Exercise objective
Give back each entry verbatim.
╔══
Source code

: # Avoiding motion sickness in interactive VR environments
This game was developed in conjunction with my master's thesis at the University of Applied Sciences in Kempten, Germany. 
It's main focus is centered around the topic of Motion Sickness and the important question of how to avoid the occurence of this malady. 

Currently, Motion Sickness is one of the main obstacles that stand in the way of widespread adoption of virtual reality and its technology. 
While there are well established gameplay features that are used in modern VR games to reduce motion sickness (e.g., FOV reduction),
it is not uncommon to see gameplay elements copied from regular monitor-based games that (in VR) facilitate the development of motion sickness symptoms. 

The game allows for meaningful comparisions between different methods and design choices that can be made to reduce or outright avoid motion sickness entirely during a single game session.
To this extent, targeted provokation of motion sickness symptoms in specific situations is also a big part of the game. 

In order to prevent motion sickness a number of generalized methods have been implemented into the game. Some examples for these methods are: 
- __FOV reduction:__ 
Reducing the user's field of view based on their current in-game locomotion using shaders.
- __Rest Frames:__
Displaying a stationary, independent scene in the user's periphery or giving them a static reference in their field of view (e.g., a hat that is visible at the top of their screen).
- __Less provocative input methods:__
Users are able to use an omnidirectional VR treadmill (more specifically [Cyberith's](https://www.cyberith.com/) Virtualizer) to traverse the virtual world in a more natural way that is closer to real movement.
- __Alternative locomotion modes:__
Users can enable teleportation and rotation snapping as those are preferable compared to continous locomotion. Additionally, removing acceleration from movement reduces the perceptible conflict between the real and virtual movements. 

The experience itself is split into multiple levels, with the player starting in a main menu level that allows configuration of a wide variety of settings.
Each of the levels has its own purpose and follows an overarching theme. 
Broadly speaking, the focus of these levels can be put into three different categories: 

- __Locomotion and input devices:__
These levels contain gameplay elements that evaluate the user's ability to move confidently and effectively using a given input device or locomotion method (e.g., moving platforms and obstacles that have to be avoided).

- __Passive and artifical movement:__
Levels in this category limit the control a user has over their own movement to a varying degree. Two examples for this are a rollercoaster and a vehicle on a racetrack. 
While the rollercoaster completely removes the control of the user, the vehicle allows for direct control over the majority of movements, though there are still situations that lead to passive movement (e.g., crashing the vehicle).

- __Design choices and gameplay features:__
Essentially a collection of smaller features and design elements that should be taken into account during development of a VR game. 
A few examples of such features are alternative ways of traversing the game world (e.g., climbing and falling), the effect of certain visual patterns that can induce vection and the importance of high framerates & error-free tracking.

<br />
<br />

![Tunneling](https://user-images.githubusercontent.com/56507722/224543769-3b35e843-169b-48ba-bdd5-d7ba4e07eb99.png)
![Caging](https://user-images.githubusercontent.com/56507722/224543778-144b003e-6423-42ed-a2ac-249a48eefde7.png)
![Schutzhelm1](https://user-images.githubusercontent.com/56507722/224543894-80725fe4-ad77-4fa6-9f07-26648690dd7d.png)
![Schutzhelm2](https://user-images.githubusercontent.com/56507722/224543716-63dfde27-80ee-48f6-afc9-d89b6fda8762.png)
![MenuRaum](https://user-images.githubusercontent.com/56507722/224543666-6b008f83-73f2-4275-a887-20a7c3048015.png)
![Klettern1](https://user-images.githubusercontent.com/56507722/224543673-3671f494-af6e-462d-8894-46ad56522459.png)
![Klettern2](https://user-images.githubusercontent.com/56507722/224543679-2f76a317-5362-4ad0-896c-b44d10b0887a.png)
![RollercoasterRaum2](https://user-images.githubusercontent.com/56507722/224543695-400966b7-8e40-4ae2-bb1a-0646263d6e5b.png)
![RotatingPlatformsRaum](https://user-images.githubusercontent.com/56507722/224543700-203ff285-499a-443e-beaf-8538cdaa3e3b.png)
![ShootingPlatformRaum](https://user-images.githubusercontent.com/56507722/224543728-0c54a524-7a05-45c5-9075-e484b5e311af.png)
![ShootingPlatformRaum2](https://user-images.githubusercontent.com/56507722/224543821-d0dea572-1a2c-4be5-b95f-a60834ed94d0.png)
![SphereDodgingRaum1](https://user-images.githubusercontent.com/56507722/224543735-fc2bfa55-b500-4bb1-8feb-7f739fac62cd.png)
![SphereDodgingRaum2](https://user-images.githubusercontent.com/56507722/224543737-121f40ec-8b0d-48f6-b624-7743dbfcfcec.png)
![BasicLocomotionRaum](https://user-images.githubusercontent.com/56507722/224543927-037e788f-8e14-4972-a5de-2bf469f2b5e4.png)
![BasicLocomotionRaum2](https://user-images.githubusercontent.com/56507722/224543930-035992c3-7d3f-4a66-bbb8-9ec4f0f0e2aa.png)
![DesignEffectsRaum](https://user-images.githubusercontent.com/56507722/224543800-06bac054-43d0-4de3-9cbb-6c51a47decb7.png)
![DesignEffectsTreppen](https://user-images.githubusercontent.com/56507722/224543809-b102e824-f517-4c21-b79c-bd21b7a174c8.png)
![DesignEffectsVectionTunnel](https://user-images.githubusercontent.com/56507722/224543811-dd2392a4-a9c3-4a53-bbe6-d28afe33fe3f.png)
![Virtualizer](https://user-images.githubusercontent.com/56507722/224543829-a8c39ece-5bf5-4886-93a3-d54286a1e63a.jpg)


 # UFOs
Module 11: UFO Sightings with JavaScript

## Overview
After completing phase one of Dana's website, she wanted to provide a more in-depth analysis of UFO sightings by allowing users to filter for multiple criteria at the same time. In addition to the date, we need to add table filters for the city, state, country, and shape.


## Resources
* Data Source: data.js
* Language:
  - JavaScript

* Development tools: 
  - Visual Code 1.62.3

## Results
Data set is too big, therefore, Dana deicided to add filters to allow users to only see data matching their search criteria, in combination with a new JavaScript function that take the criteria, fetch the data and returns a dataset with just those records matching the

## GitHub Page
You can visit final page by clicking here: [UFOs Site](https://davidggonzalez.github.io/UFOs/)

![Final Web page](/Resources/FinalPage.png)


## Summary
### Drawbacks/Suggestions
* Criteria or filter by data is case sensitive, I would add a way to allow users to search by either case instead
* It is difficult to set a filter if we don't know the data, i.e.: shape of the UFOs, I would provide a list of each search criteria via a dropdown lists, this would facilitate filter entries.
╚══
Answer area
Source code

: # Avoiding motion sickness in interactive VR environments
This game was developed in conjunction with my master's thesis at the University of Applied Sciences in Kempten, Germany. 
It's main focus is centered around the topic of Motion Sickness and the important question of how to avoid the occurence of this malady. 

Currently, Motion Sickness is one of the main obstacles that stand in the way of widespread adoption of virtual reality and its technology. 
While there are well established gameplay features that are used in modern VR games to reduce motion sickness (e.g., FOV reduction),
it is not uncommon to see gameplay elements copied from regular monitor-based games that (in VR) facilitate the development of motion sickness symptoms. 

The game allows for meaningful comparisions between different methods and design choices that can be made to reduce or outright avoid motion sickness entirely during a single game session.
To this extent, targeted provokation of motion sickness symptoms in specific situations is also a big part of the game. 

In order to prevent motion sickness a number of generalized methods have been implemented into the game. Some examples for these methods are: 
- __FOV reduction:__ 
Reducing the user's field of view based on their current in-game locomotion using shaders.
- __Rest Frames:__
Displaying a stationary, independent scene in the user's periphery or giving them a static reference in their field of view (e.g., a hat that is visible at the top of their screen).
- __Less provocative input methods:__
Users are able to use an omnidirectional VR treadmill (more specifically [Cyberith's](https://www.cyberith.com/) Virtualizer) to traverse the virtual world in a more natural way that is closer to real movement.
- __Alternative locomotion modes:__
Users can enable teleportation and rotation snapping as those are preferable compared to continous locomotion. Additionally, removing acceleration from movement reduces the perceptible conflict between the real and virtual movements. 

The experience itself is split into multiple levels, with the player starting in a main menu level that allows configuration of a wide variety of settings.
Each of the levels has its own purpose and follows an overarching theme. 
Broadly speaking, the focus of these levels can be put into three different categories: 

- __Locomotion and input devices:__
These levels contain gameplay elements that evaluate the user's ability to move confidently and effectively using a given input device or locomotion method (e.g., moving platforms and obstacles that have to be avoided).

- __Passive and artifical movement:__
Levels in this category limit the control a user has over their own movement to a varying degree. Two examples for this are a rollercoaster and a vehicle on a racetrack. 
While the rollercoaster completely removes the control of the user, the vehicle allows for direct control over the majority of movements, though there are still situations that lead to passive movement (e.g., crashing the vehicle).

- __Design choices and gameplay features:__
Essentially a collection of smaller features and design elements that should be taken into account during development of a VR game. 
A few examples of such features are alternative ways of traversing the game world (e.g., climbing and falling), the effect of certain visual patterns that can induce vection and the importance of high framerates & error-free tracking.

<br />
<br />

![Tunneling](https://user-images.githubusercontent.com/56507722/224543769-3b35e843-169b-48ba-bdd5-d7ba4e07eb99.png)
![Caging](https://user-images.githubusercontent.com/56507722/224543778-144b003e-6423-42ed-a2ac-249a48eefde7.png)
![Schutzhelm1](https://user-images.githubusercontent.com/56507722/224543894-80725fe4-ad77-4fa6-9f07-26648690dd7d.png)
![Schutzhelm2](https://user-images.githubusercontent.com/56507722/224543716-63dfde27-80ee-48f6-afc9-d89b6fda8762.png)
![MenuRaum](https://user-images.githubusercontent.com/56507722/224543666-6b008f83-73f2-4275-a887-20a7c3048015.png)
![Klettern1](https://user-images.githubusercontent.com/56507722/224543673-3671f494-af6e-462d-8894-46ad56522459.png)
![Klettern2](https://user-images.githubusercontent.com/56507722/224543679-2f76a317-5362-4ad0-896c-b44d10b0887a.png)
![RollercoasterRaum2](https://user-images.githubusercontent.com/56507722/224543695-400966b7-8e40-4ae2-bb1a-0646263d6e5b.png)
![RotatingPlatformsRaum](https://user-images.githubusercontent.com/56507722/224543700-203ff285-499a-443e-beaf-8538cdaa3e3b.png)
![ShootingPlatformRaum](https://user-images.githubusercontent.com/56507722/224543728-0c54a524-7a05-45c5-9075-e484b5e311af.png)
![ShootingPlatformRaum2](https://user-images.githubusercontent.com/56507722/224543821-d0dea572-1a2c-4be5-b95f-a60834ed94d0.png)
![SphereDodgingRaum1](https://user-images.githubusercontent.com/56507722/224543735-fc2bfa55-b500-4bb1-8feb-7f739fac62cd.png)
![SphereDodgingRaum2](https://user-images.githubusercontent.com/56507722/224543737-121f40ec-8b0d-48f6-b624-7743dbfcfcec.png)
![BasicLocomotionRaum](https://user-images.githubusercontent.com/56507722/224543927-037e788f-8e14-4972-a5de-2bf469f2b5e4.png)
![BasicLocomotionRaum2](https://user-images.githubusercontent.com/56507722/224543930-035992c3-7d3f-4a66-bbb8-9ec4f0f0e2aa.png)
![DesignEffectsRaum](https://user-images.githubusercontent.com/56507722/224543800-06bac054-43d0-4de3-9cbb-6c51a47decb7.png)
![DesignEffectsTreppen](https://user-images.githubusercontent.com/56507722/224543809-b102e824-f517-4c21-b79c-bd21b7a174c8.png)
![DesignEffectsVectionTunnel](https://user-images.githubusercontent.com/56507722/224543811-dd2392a4-a9c3-4a53-bbe6-d28afe33fe3f.png)
![Virtualizer](https://user-images.githubusercontent.com/56507722/224543829-a8c39ece-5bf5-4886-93a3-d54286a1e63a.jpg)


 # UFOs
Module 11: UFO Sightings with JavaScript

## Overview
After completing phase one of Dana's website, she wanted to provide a more in-depth analysis of UFO sightings by allowing users to filter for multiple criteria at the same time. In addition to the date, we need to add table filters for the city, state, country, and shape.


## Resources
* Data Source: data.js
* Language:
  - JavaScript

* Development tools: 
  - Visual Code 1.62.3

## Results
Data set is too big, therefore, Dana deicided to add filters to allow users to only see data matching their search criteria, in combination with a new JavaScript function that take the criteria, fetch the data and returns a dataset with just those records matching the

## GitHub Page
You can visit final page by clicking here: [UFOs Site](https://davidggonzalez.github.io/UFOs/)

![Final Web page](/Resources/FinalPage.png)


## Summary
### Drawbacks/Suggestions
* Criteria or filter by data is case sensitive, I would add a way to allow users to search by either case instead
* It is difficult to set a filter if we don't know the data, i.e.: shape of the UFOs, I would provide a list of each search criteria via a dropdown lists, this would facilitate filter entries.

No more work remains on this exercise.